§ **EXERCISE DETAILS**
The answer should hold only the lines from the beginning of the material through the one with "the bank’s outreach", reproduced exactly and without pictures.

§ **DATA TO EXAMINE**
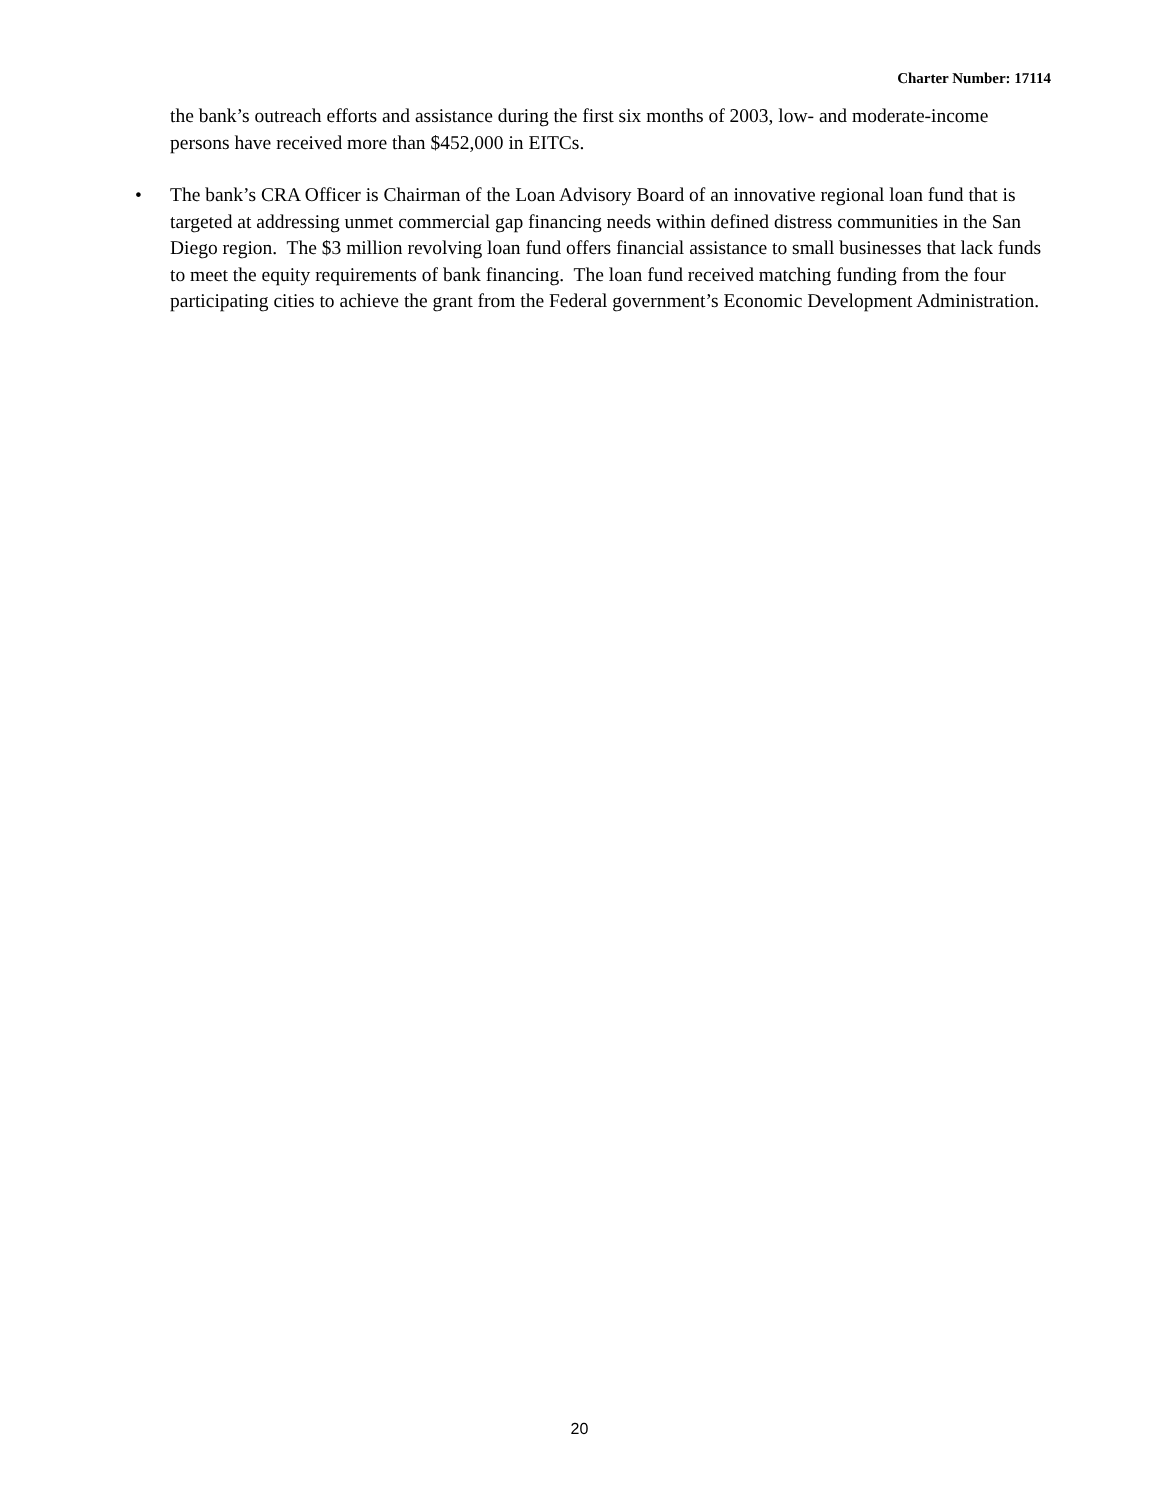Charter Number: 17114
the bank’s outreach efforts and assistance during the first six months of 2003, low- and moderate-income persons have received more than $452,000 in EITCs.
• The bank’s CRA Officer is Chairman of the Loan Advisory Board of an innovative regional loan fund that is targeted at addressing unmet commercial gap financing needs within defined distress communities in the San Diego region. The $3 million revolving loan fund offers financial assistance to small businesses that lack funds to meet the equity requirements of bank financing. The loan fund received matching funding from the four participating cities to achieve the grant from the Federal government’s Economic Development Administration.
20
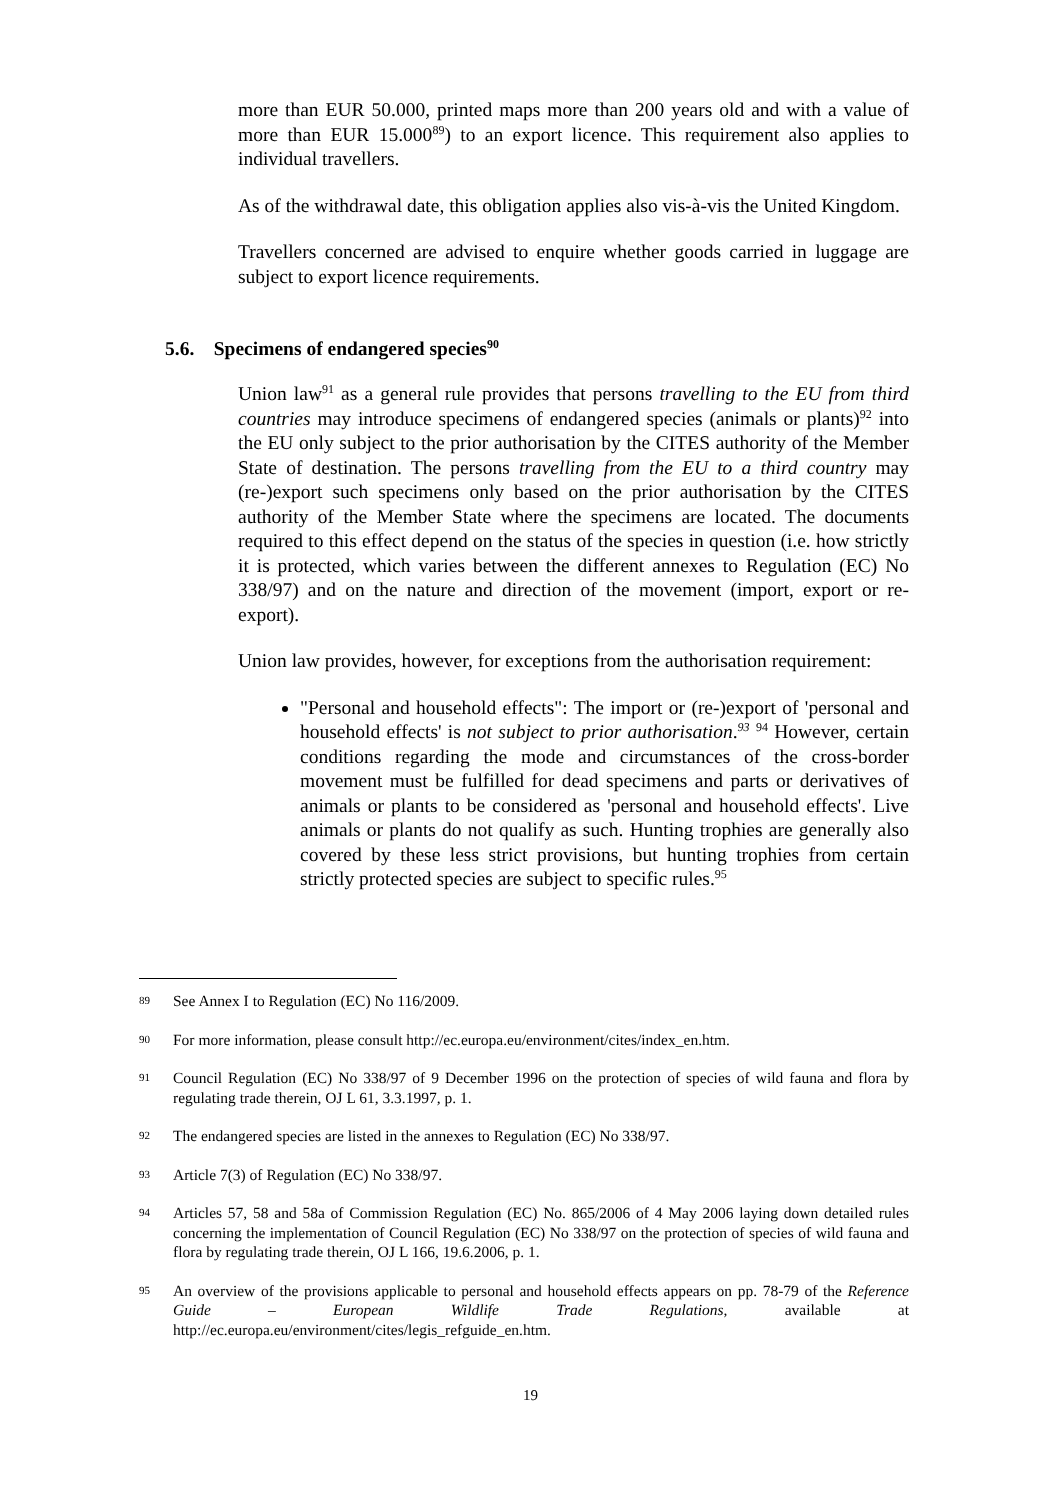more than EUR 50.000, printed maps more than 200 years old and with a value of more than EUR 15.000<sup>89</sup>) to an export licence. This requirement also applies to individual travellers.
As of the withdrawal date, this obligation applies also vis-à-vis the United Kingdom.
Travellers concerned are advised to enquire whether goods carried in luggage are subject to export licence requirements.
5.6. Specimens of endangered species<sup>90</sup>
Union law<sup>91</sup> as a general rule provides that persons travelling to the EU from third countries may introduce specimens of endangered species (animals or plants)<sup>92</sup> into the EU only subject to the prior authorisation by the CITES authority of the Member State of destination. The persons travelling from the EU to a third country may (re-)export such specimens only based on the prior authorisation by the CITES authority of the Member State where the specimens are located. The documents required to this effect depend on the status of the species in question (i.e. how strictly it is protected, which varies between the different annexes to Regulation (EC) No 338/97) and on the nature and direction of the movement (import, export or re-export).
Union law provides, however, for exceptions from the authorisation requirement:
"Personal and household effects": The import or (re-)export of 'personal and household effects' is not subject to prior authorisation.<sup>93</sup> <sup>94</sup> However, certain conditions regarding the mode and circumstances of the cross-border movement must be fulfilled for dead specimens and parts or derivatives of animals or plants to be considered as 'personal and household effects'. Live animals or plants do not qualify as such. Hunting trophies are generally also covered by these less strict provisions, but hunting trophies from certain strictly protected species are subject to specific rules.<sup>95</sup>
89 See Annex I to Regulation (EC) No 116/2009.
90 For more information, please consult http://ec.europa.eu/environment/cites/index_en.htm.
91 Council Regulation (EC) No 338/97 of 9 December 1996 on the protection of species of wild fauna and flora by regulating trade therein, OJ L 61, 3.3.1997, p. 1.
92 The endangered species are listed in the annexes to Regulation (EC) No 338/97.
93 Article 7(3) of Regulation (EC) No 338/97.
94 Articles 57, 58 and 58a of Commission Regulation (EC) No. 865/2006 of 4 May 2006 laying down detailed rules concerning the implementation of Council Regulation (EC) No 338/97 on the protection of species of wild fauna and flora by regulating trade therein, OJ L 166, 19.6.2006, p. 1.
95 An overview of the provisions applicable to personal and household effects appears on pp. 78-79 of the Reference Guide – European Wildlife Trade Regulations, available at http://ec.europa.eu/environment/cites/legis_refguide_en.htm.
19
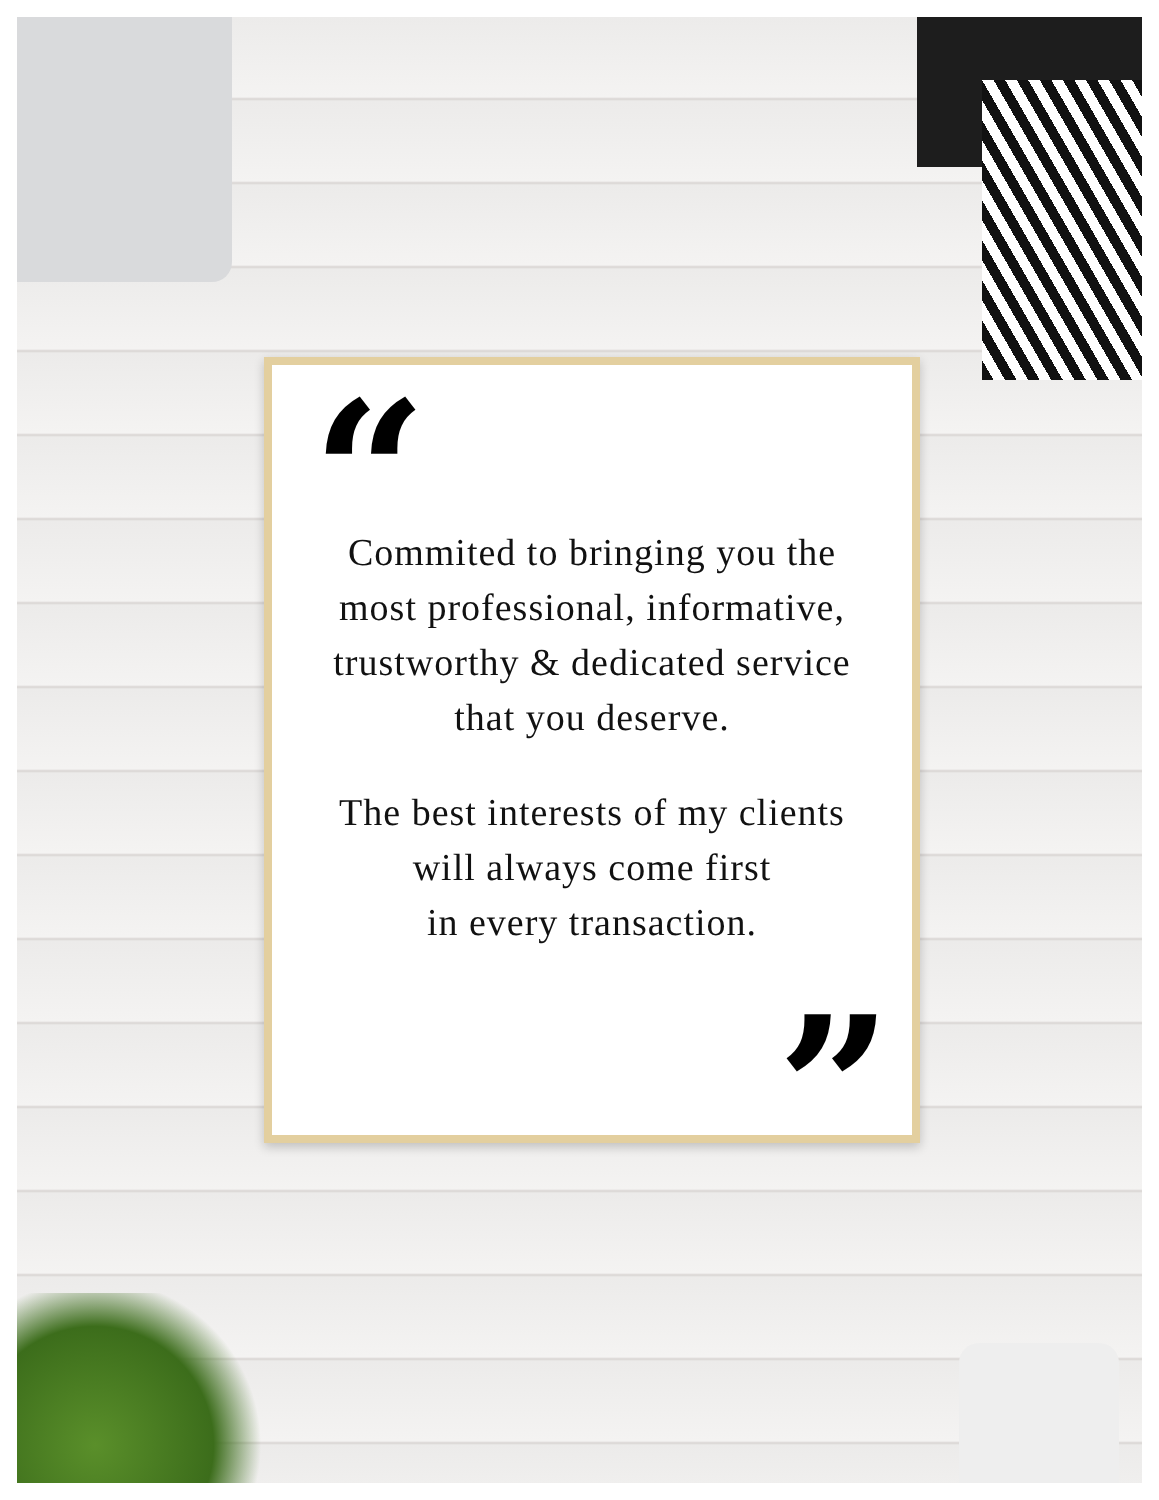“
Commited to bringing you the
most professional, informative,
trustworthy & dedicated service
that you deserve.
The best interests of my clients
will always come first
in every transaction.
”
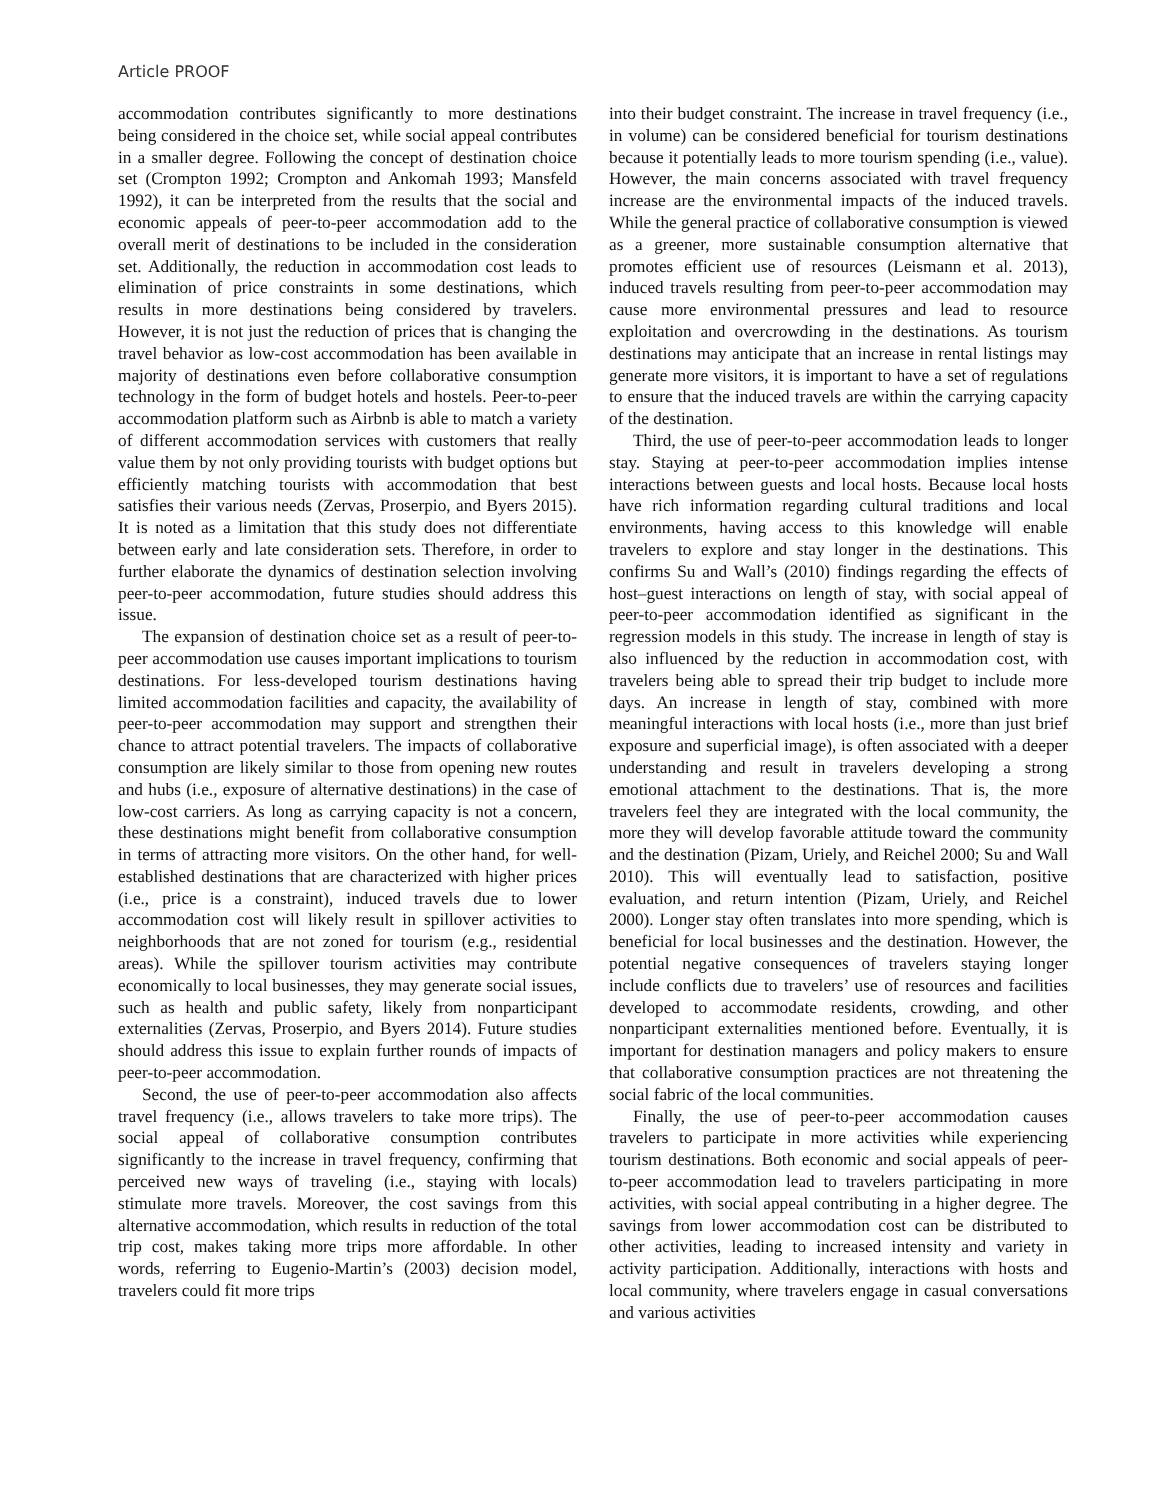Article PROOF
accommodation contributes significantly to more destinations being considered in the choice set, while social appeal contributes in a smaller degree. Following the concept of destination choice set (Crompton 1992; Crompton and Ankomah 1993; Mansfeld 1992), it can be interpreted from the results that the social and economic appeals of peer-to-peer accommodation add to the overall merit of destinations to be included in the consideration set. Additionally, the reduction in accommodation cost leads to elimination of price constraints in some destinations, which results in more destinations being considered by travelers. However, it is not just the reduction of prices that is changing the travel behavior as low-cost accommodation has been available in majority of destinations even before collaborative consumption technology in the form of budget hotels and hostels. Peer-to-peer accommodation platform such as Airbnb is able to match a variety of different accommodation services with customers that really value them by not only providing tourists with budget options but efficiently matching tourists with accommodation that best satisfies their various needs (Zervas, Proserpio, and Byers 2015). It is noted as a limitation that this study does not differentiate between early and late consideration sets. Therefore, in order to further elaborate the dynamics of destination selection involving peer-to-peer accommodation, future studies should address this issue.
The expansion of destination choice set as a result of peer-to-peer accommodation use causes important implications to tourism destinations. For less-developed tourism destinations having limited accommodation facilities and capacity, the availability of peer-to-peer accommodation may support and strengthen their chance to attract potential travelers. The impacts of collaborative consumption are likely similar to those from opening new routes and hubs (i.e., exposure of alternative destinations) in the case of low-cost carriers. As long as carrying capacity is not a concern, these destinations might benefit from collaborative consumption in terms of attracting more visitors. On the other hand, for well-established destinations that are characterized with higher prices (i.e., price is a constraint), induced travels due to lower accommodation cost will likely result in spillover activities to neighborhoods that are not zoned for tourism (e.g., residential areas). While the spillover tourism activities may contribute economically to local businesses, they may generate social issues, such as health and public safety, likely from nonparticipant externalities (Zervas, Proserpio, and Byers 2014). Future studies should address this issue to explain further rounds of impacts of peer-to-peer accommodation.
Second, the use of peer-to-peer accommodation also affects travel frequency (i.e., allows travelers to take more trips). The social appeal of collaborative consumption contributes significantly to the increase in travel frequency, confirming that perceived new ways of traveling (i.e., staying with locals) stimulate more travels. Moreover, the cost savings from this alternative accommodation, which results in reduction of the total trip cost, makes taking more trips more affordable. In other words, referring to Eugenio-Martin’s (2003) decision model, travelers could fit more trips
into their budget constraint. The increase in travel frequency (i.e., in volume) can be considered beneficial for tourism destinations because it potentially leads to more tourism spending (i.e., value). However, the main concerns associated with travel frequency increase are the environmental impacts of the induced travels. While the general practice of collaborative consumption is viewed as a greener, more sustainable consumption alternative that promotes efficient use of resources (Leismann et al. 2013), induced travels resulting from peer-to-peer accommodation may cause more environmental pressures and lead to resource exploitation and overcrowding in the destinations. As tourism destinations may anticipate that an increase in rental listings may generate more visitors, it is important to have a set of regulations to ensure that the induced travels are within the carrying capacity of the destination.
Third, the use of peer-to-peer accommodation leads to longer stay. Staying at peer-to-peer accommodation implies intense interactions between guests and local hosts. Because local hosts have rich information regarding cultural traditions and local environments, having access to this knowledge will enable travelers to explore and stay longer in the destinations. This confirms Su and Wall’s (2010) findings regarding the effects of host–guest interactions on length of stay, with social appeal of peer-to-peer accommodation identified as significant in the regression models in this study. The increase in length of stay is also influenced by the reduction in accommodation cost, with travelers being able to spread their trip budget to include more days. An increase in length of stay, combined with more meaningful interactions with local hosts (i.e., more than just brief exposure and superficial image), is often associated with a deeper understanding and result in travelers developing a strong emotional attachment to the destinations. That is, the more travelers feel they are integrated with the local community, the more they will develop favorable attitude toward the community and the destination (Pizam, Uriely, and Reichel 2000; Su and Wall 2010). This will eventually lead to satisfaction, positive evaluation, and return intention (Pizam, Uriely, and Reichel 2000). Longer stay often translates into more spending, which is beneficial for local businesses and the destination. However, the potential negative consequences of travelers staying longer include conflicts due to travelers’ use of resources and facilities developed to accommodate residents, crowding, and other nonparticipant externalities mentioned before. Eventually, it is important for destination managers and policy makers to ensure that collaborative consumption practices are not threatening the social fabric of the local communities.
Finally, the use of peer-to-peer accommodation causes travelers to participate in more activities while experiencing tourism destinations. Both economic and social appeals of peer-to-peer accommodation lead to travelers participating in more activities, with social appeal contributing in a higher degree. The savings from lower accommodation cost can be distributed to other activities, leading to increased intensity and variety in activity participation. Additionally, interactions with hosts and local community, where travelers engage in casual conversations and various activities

§ **SOLUTION TO THE PROBLEM**
Charter Number: 17114
the bank’s outreach efforts and assistance during the first six months of 2003, low- and moderate-income persons have received more than $452,000 in EITCs.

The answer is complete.